One key challenge in training a segmentation model is that it requires large-scale and fine annotations. However, collecting fine tissue-level annotations for biopsy images is an onerous, exhaustive, and expensive task because of the sheer size of biopsy images and the fact that domain experts are required for annotations. As a result, full annotation of the whole slide image (WSI) for large datasets is the leading limitation of medical imaging research. This work introduces a simple two-step approach for learning representations with coarse and sparse labels. The overview of our approach is shown in Fig. 1. The core principle is to segment larger and smaller entities separately, allowing us to segment images with good accuracy.

Fig. 1
figure 1

Overview of our approach. The image first goes to stage 1, and the segmentation mask of entities (COR, stratum corneum; EP, epidermis; DE, dermis; BG, background; and UL, unlabeled) in stage 1 is generated. Then this mask is used to remove the epidermis from stage 2-Dermis input and remove the dermis from stage 2-Epidermis input. The modified images are fed to their corresponding trained model. Stage 2-Dermis generates the segmentation masks of entities present in the dermis (DMN, dermal nests), and stage 2-Epidermis generates the entities in the epidermis (EPN, epidermal nests). In the end, stage 2-Dermis and stage 2-Epidermis segmentation masks are overlaid on the stage 1 mask, and the final tissue-level segmentation mask is generated

Related Work

Various approaches have been developed to overcome imperfect and limited data annotation and vary with the specific challenges posed by the specific dataset on which they were developed.

When a small portion of an image is fully annotated, different methods of augmentation have proven to be helpful. [8] showed that data augmentation by adjusting image quality produces performance gain in magnetic resonance imaging (MRI), especially image sharpening through the application of unsharp masking, which has the largest improvement. In another study, [9] proposed asymmetric mixup that turns soft labels generated by mixup into hard labels, which improves the segmentation of brain tumors according to their experiments.

Active learning is another popular method in the case of limited annotation. [10] proposed a probabilistic active learning pipeline where the probability of an unlabeled sample that is queried in the next round of annotation is estimated based on its Fisher information. [11] used a Bayesian neural network for active learning: using a combined metric based on noise in the data and uncertainty over their convolutional neural network (CNN) parameters, they selected the most informative samples. [12] proposed a one-shot active learning method, which eliminates the need for iterative sample selection and annotation. However, active learning generally requires a base segmentation model with careful annotation; hence, a dataset with only coarse annotations may not benefit from active learning, unless a pretrained model from a similar domain is available [13].

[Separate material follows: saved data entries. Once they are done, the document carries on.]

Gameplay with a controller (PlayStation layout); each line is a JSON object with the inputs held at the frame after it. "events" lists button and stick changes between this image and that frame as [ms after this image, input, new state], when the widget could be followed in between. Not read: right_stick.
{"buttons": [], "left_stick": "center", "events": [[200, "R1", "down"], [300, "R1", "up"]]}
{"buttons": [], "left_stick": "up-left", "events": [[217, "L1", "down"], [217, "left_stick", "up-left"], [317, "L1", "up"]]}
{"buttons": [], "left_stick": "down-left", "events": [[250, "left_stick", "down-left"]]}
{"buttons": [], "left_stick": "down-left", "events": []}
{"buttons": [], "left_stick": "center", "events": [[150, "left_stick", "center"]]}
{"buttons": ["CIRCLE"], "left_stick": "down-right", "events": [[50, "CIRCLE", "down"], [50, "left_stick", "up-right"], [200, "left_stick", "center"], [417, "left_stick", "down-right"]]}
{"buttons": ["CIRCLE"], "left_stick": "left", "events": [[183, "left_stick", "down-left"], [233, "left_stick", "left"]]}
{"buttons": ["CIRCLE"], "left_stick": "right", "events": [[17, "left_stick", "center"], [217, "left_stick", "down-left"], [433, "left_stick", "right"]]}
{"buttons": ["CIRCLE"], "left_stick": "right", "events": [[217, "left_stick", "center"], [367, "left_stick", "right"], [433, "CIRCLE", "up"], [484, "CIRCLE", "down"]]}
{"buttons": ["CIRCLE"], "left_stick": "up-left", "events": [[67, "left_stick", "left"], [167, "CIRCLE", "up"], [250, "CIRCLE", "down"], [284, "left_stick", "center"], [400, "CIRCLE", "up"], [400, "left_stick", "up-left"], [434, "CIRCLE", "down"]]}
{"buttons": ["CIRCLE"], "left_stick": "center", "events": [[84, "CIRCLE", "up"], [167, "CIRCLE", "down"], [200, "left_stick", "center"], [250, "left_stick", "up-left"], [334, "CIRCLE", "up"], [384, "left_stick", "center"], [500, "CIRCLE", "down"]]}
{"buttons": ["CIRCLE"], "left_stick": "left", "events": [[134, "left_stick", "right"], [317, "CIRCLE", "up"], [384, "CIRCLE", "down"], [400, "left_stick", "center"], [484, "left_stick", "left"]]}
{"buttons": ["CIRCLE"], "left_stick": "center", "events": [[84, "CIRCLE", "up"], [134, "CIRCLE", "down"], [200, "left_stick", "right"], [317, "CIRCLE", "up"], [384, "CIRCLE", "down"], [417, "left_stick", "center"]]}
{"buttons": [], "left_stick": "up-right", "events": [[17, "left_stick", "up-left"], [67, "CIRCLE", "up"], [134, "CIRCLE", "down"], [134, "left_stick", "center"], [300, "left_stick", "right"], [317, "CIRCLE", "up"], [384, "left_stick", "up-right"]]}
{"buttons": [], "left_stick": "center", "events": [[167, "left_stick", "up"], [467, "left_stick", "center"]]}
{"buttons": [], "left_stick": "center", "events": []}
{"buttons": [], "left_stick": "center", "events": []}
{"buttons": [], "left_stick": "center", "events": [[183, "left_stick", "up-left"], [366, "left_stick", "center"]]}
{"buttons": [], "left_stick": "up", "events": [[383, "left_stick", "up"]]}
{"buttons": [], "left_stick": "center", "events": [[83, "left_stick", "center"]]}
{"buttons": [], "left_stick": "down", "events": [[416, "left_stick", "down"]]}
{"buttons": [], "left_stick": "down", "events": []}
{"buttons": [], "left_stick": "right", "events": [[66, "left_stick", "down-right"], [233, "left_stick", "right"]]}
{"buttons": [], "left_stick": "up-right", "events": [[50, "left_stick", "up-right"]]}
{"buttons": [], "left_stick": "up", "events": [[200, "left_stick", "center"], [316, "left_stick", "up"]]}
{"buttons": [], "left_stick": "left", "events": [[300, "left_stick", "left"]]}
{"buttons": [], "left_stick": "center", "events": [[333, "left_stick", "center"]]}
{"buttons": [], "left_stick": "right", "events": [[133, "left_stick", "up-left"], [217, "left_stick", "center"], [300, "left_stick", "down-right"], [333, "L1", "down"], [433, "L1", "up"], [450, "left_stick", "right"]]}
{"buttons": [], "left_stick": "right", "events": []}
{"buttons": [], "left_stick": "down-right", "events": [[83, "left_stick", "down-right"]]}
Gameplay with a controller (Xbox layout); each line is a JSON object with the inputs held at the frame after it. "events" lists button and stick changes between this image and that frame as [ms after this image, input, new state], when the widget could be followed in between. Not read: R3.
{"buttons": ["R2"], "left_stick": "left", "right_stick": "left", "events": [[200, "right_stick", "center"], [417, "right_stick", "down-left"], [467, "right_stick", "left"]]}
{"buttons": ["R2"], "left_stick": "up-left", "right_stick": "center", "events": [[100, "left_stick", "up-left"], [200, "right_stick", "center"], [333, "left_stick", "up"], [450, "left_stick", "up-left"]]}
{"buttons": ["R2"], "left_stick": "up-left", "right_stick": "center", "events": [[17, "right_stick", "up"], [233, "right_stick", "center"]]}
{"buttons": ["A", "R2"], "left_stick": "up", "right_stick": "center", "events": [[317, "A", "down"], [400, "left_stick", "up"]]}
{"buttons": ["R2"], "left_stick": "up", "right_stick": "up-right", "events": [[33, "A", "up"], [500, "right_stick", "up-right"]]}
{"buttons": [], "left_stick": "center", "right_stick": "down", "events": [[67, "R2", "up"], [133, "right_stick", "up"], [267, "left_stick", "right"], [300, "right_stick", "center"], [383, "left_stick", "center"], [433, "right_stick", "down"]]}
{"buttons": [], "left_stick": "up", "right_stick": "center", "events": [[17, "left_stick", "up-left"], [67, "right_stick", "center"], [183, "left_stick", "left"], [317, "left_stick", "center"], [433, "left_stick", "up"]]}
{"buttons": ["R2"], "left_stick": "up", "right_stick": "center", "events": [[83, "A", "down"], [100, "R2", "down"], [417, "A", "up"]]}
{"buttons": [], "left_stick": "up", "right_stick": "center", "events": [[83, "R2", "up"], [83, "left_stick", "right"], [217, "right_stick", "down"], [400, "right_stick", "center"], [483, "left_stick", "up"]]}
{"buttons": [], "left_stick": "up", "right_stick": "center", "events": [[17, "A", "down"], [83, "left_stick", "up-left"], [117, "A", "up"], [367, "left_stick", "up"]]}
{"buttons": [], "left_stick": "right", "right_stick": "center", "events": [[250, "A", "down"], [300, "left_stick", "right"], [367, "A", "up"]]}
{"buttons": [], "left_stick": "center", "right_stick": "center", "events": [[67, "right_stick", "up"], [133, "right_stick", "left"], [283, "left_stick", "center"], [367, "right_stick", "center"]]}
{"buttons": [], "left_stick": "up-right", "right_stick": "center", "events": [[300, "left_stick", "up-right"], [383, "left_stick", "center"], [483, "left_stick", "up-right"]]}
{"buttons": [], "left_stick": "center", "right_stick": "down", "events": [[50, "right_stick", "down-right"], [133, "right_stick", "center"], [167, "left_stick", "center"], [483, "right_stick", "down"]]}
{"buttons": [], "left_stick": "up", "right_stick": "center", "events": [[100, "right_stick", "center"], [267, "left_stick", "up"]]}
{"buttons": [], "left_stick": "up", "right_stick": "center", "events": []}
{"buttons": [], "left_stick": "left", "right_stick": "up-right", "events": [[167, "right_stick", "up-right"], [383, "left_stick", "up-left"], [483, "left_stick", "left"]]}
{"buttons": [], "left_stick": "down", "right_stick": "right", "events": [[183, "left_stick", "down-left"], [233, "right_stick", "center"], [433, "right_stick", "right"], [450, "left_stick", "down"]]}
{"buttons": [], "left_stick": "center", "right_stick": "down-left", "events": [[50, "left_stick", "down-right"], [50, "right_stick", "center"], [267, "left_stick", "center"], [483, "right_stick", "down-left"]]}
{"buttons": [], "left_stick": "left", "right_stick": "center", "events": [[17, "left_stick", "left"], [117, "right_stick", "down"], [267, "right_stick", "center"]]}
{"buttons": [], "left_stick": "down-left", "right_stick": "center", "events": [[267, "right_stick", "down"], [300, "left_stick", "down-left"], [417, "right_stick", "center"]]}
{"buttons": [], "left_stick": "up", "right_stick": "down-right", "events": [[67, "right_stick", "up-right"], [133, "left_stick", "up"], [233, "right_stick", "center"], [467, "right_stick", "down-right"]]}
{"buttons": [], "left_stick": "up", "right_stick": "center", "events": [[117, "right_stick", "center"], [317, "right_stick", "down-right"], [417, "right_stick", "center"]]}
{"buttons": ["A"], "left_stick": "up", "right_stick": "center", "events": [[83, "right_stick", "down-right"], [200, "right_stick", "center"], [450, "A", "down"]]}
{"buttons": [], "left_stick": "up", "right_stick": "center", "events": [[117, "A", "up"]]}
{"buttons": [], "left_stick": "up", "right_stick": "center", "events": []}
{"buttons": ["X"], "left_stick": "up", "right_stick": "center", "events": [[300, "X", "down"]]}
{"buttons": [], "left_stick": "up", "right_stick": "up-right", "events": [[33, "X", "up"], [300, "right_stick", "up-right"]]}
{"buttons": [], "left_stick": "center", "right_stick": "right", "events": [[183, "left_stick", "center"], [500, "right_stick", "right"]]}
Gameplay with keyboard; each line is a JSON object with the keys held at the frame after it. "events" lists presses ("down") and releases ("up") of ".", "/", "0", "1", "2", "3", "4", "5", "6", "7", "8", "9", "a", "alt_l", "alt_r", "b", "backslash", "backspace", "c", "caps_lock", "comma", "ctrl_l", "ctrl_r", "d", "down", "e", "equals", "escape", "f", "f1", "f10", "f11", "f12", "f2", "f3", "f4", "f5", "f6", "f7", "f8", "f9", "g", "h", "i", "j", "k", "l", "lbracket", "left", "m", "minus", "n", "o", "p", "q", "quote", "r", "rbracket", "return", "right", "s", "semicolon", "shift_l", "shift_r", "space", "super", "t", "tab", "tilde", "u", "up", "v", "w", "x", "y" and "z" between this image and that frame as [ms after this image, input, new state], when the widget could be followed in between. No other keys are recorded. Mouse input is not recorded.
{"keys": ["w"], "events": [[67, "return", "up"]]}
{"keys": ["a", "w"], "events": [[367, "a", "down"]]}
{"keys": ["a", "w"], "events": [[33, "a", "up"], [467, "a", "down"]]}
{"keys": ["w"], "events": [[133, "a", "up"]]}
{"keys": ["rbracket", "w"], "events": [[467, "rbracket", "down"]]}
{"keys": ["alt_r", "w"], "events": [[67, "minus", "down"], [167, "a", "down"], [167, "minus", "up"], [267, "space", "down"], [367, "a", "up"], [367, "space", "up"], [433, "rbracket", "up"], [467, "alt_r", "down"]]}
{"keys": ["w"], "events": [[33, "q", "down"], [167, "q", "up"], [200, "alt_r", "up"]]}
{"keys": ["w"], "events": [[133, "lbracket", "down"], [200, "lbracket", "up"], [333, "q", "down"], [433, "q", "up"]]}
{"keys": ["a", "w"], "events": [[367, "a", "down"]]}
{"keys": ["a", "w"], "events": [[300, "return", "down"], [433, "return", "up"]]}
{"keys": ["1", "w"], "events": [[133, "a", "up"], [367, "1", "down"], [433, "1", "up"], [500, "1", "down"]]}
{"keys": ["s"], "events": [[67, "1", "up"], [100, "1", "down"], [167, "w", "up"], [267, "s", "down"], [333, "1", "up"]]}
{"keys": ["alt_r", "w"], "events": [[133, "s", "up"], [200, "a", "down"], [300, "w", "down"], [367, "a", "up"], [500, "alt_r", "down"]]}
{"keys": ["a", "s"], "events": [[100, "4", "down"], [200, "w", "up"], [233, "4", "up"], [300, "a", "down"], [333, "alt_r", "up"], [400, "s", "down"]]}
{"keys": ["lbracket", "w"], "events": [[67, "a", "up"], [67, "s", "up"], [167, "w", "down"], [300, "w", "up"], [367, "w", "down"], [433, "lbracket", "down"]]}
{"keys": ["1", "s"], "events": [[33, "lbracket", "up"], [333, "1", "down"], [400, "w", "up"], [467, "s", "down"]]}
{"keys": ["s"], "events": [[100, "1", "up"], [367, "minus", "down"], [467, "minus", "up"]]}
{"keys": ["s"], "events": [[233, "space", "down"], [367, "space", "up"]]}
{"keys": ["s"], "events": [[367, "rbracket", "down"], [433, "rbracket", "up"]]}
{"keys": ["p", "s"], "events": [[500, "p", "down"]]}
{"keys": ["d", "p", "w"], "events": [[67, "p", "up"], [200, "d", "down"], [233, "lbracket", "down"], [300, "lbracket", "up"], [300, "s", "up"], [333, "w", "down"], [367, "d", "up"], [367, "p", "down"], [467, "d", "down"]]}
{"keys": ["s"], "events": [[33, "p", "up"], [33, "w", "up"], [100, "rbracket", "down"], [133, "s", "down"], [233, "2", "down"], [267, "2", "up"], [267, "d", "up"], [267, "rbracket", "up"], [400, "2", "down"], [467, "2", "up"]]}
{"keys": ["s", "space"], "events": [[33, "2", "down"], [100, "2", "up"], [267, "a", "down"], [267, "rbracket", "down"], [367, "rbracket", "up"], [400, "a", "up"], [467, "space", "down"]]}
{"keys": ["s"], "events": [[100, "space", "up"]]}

In some studies, modification of a loss function solved the sparse annotation challenge to some extent. [14] used class-balancing methods to improve the segmentation performance given sparse annotations without trying to fill in the missing mask pixels. In this proposed method, only the labeled pixels contribute to a weighted segmentation loss. The dataset used in this work contains some densely annotated WSIs and some sparsely annotated WSIs. However, segmenting whole slides images using coarse and sparse annotations is challenging and remains understudied in the literature.

Utilizing domain adaptation and leveraging external data have generated promising segmentation results. However, to the best of the authors’ knowledge, no carefully labeled public dataset is available on skin biopsy images, and datasets from other domains have significantly different morphological features compared to those of skin biopsy images.

There are limited studies on skin biopsy image segmentation. [15] presented a robust technique for epidermis segmentation in whole slide skin histopathological images, using thresholding and shape analysis. [16] produced a model for segmenting psoriasis-affected human skin biopsy images into the dermis, epidermis, and non-tissue regions. [17] developed a fully automated technique for lymph node segmentation that is robust to stains such as H&E, MART-1, S-100, and KI-67. However, semantic segmentation of clinically important structures in skin biopsy images is one of the most understudied areas in the literature. This is especially true for the datasets with imperfect and limited ground-truth annotations.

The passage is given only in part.